Tried it – It takes one to Facebook!!!!!!!!!
It’s working here ok giving a pdf download, so do you want to email me further details of exactly what you’re doing and what browser you are using? [email protected]
One of the key issue in studies of the effect of speed cameras on accident rates is “regression to the mean” (RTM). See this article for a detailed discussion. The argument is basically that if you put speed cameras at places where there have been more crashes due to random fluctuation, the law of averages says that the number of crashes is going to decrease anyway.
So it’s disappointing to see that the report says (page 34), “Only ten studies out of a probable twenty four studies, where RTM may have been a sizeable factor, either described and/or controlled for its effects.” Furthermore, it adds “Likewise, only a small number of studies controlled for other long term trends in crash rates and changes in traffic volumes.” Bizarrely, in its conclusion the report says, “…speed cameras do reduce road traffic crashes, as well
as those resulting in road injuries and deaths. However, in this study, an overall magnitude or significance of this effect could not be deduced” So speed cameras do reduce crashes, but we can’t say how much by or even whether it’s significant, despite looking at so many previous studies.
This seems a rather slender basis for drawing the conclusion that speed cameras are wonderful and anyone who disagrees is a raving libertarian bent on ignoring the evidence.
HF: as Phil highlights, the authors looked at regression to the mean, concluding that it wasn’t a sizeable factor in 11 of the studies and was controlled for in some of the others.
So what’s “very poor” about their analysis of the issue? Isn’t checking to see whether studies allowed for it and whether it could have had a sizable impact good analysis?
Of course ignoring it would have been very poor, but that’s not what they did?

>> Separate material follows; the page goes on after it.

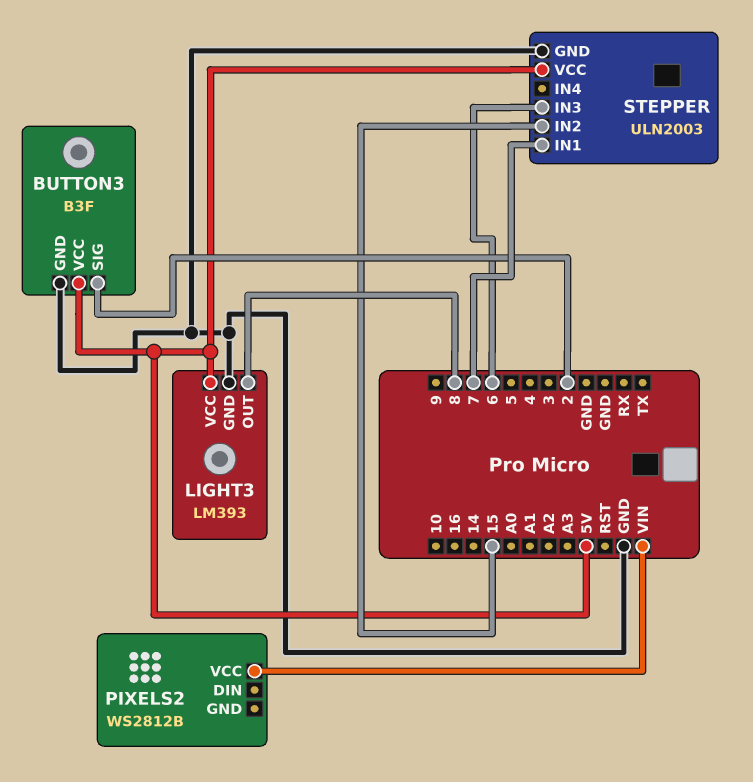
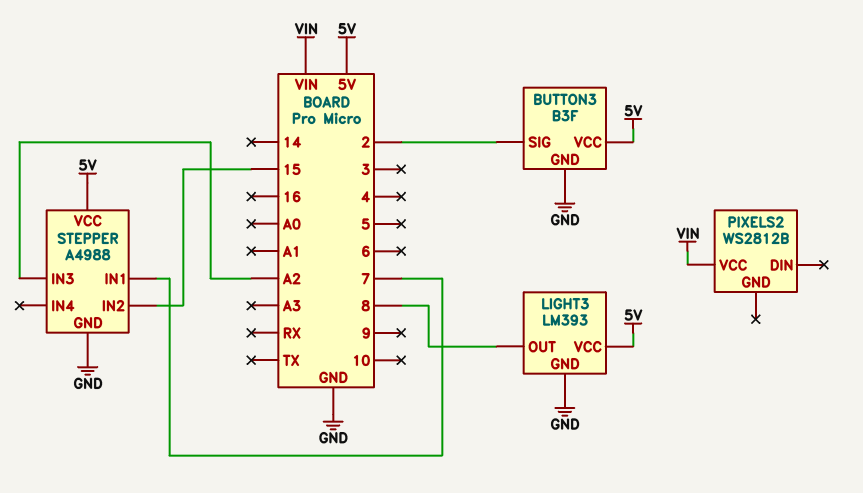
STEPPER: ULN2003 -> A4988
STEPPER pin IN3: 6 -> A2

Geoffrey Payne. I realise this is off topic, but I would not describe myself as a libertarian, except in the broad JS Mill sense, and I’m pro speed cameras and very concerned about global warming, but even I have a problem with the findings of the Spirit Level.
The flaw in every analysis of the effects of speed limit enforcement on accidents, especially the severity of accidents, is the unquestioned assumption that any given speed limit is sensible & rational. But it clearly is not. Any driver knows of roads where 40mph is perfectly safe on grounds of visibility, road width, distance of houses from the road, likelihood of child running unseen into the road and so on & so on yet there is a 30mph limit based on no science or logic & usually carrying a camera because it makes money & conversely roads where 30mph is downright dangerous yet legal & usually do not have a camera. Also the statistics do not usually distinguish between a collision where vehicles are doing less 20% above this arbitrary limit ( 36mph in a 30 limit) and those that are going seriously fast. If speed limits were sensible, reflected real road conditions & the technical capability of modern cars they would be obeyed because that’s how the vast majority of drivers drive. When the speed limit of 30mph was introduced in 1934 most vehicles could only manage 65mph max. & braking distances were at least twice what they are now.